Of all the accolades bestowed on Alasdair MacIntyre, perhaps the most interesting and least known is that of “honorary woman.”
Annete C. Baier conferred the title on Macintyre in her book Moral Prejudices after judging that MacIntyre exhibited moral insights that “for whatever reason, women seem to attain more easily or more reliably than men do.”
This was a way of extending Carol Gilligan’s suggestion (since withdrawn) that there is an intrinsic connection between being woman and taking up what is called the “care perspective,” a warmer, more communitarian alternative to the ostensibly male “justice” perspective that certain female writers see as, well, unjustly dominant.
Baier later explained that “it was MacIntyre’s anti-Kantian writings that made me regard him as an ally, and also his nostalgia for a virtues-centered variant of ethics.”
Not everyone agreed. In Justice, Gender, and the Family , feminist Susan Miller Okin vigorously opposed what she saw as MacIntyre’s particularly extreme patriarchal thinking.

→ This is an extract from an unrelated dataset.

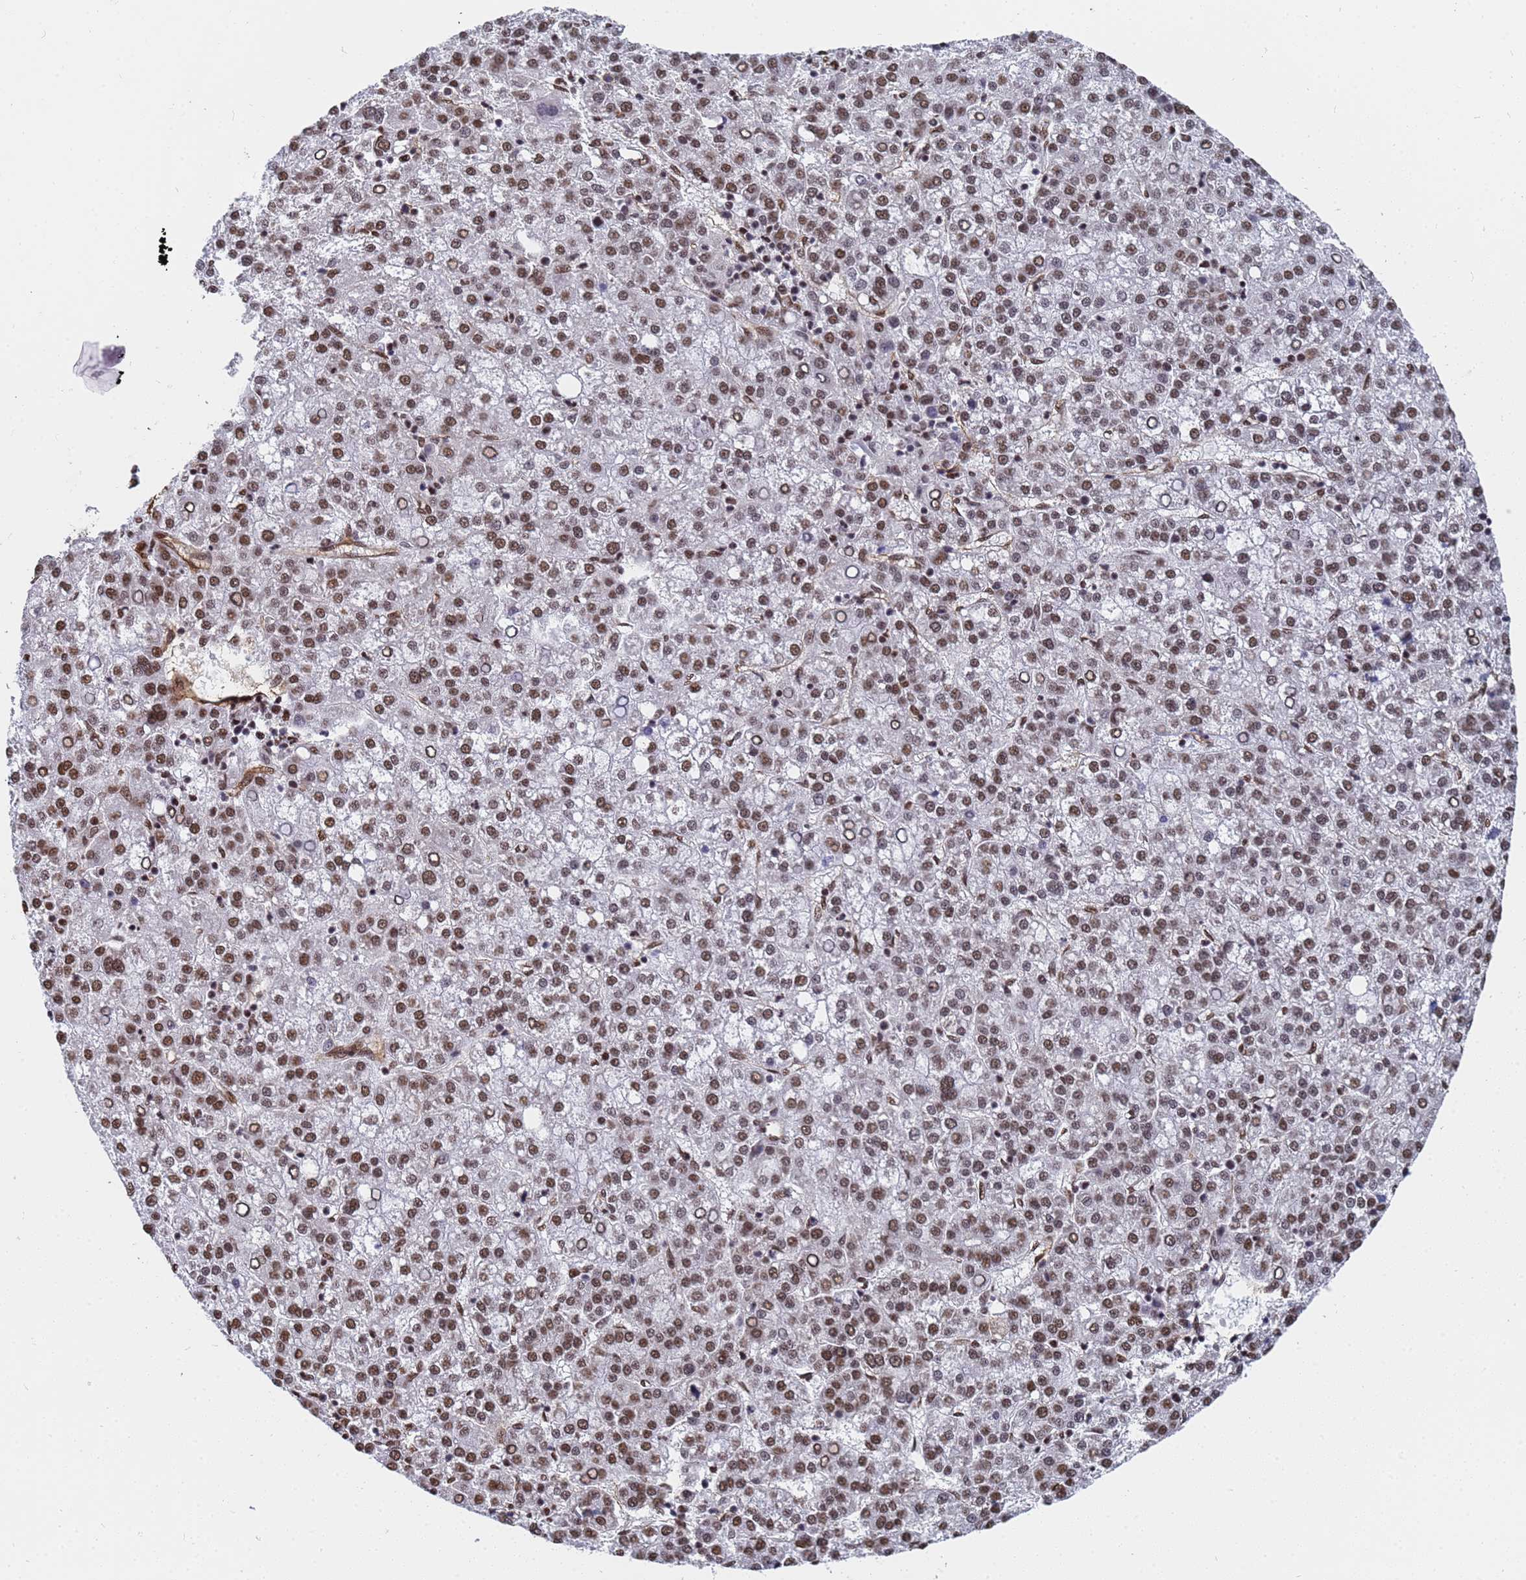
{"staining": {"intensity": "moderate", "quantity": ">75%", "location": "nuclear"}, "tissue": "liver cancer", "cell_type": "Tumor cells", "image_type": "cancer", "snomed": [{"axis": "morphology", "description": "Carcinoma, Hepatocellular, NOS"}, {"axis": "topography", "description": "Liver"}], "caption": "Liver hepatocellular carcinoma tissue demonstrates moderate nuclear positivity in approximately >75% of tumor cells", "gene": "RAVER2", "patient": {"sex": "female", "age": 58}}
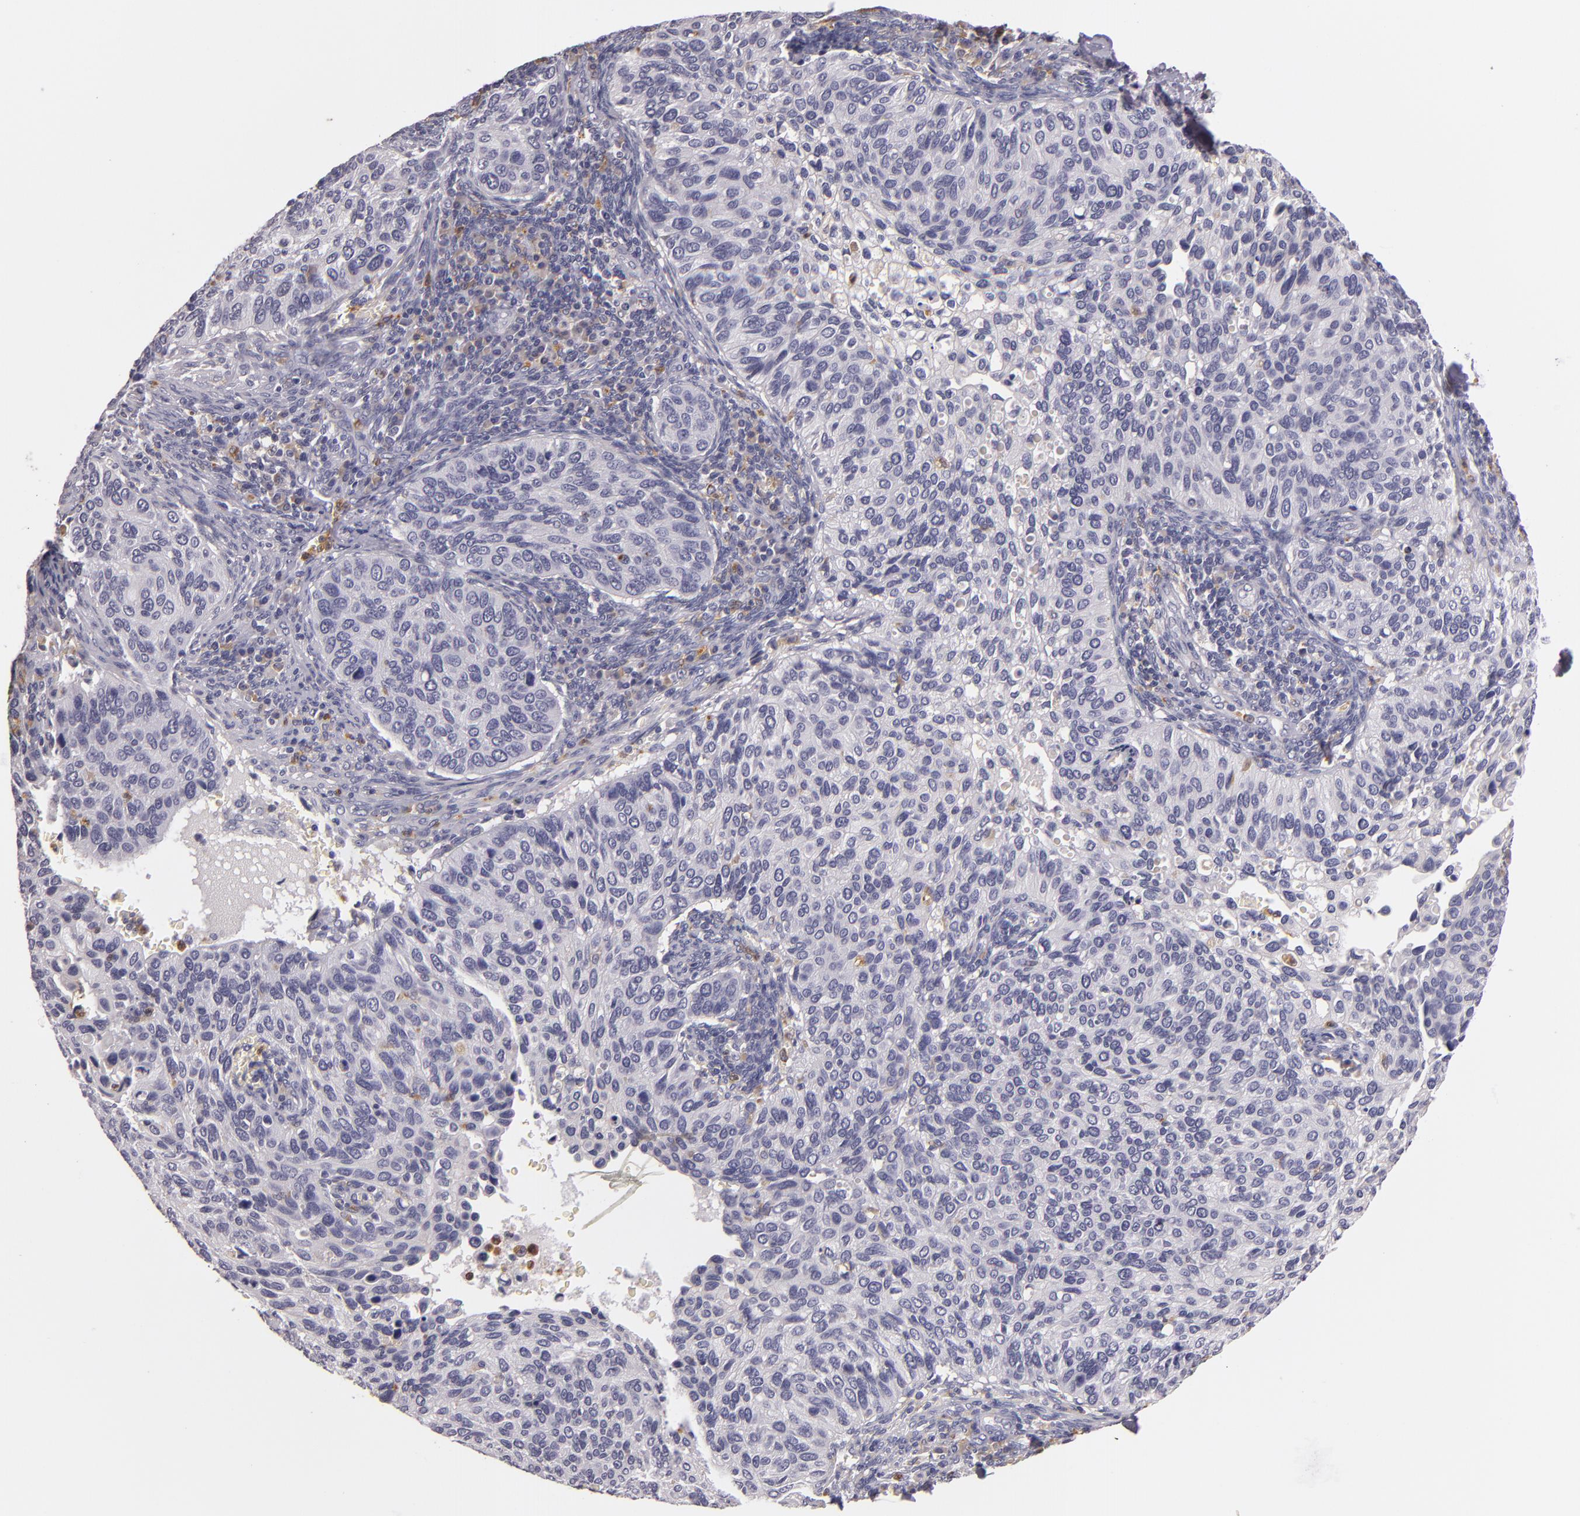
{"staining": {"intensity": "negative", "quantity": "none", "location": "none"}, "tissue": "cervical cancer", "cell_type": "Tumor cells", "image_type": "cancer", "snomed": [{"axis": "morphology", "description": "Adenocarcinoma, NOS"}, {"axis": "topography", "description": "Cervix"}], "caption": "Immunohistochemistry (IHC) of adenocarcinoma (cervical) displays no positivity in tumor cells. (DAB (3,3'-diaminobenzidine) immunohistochemistry visualized using brightfield microscopy, high magnification).", "gene": "TLR8", "patient": {"sex": "female", "age": 29}}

Baier felt compelled to agree, later writing that MacIntyre’s “increasingly explicit defense of a patriarchal religious tradition,” (that is, Christianity, and perhaps in particular Catholicism) made “the honor that I did him looks undeserved.”
MacIntyre’s conversion has not prompted all to strip him of his honors, though. Deirdre McCloskey was still willing, in a review written earlier this year, to praise in passing the revival of virtue ethics effected by “female British analytic philosophers, together with a few honorary women such as Alasdair Macintyre.”